Extracted data entries:
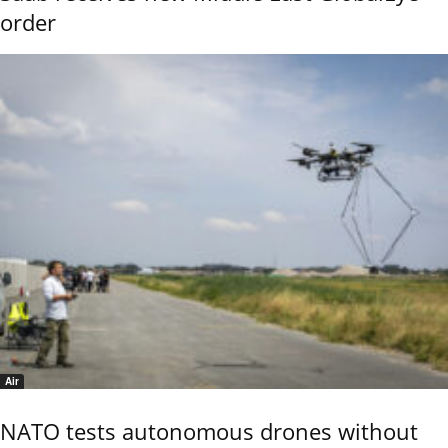
order
Air
NATO tests autonomous drones without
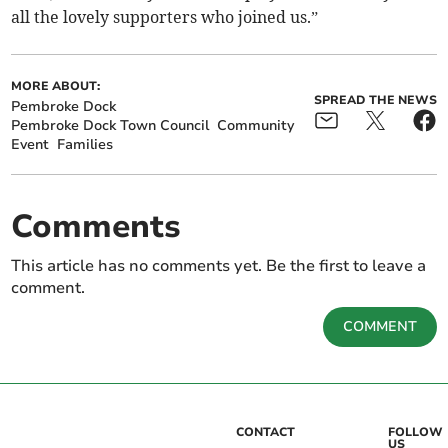
all the lovely supporters who joined us.”
MORE ABOUT:
SPREAD THE NEWS
Pembroke Dock
Pembroke Dock Town Council
Community
Event
Families
Comments
This article has no comments yet. Be the first to leave a
comment.
COMMENT
CONTACT
FOLLOW
US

▶ [Directive]:
Output every line of text from the entries above, unchanged, and leave the pictures out.

▶ [Your solution]:
order
Air
NATO tests autonomous drones without
all the lovely supporters who joined us.”
MORE ABOUT:
SPREAD THE NEWS
Pembroke Dock
Pembroke Dock Town Council
Community
Event
Families
Comments
This article has no comments yet. Be the first to leave a
comment.
COMMENT
CONTACT
FOLLOW
US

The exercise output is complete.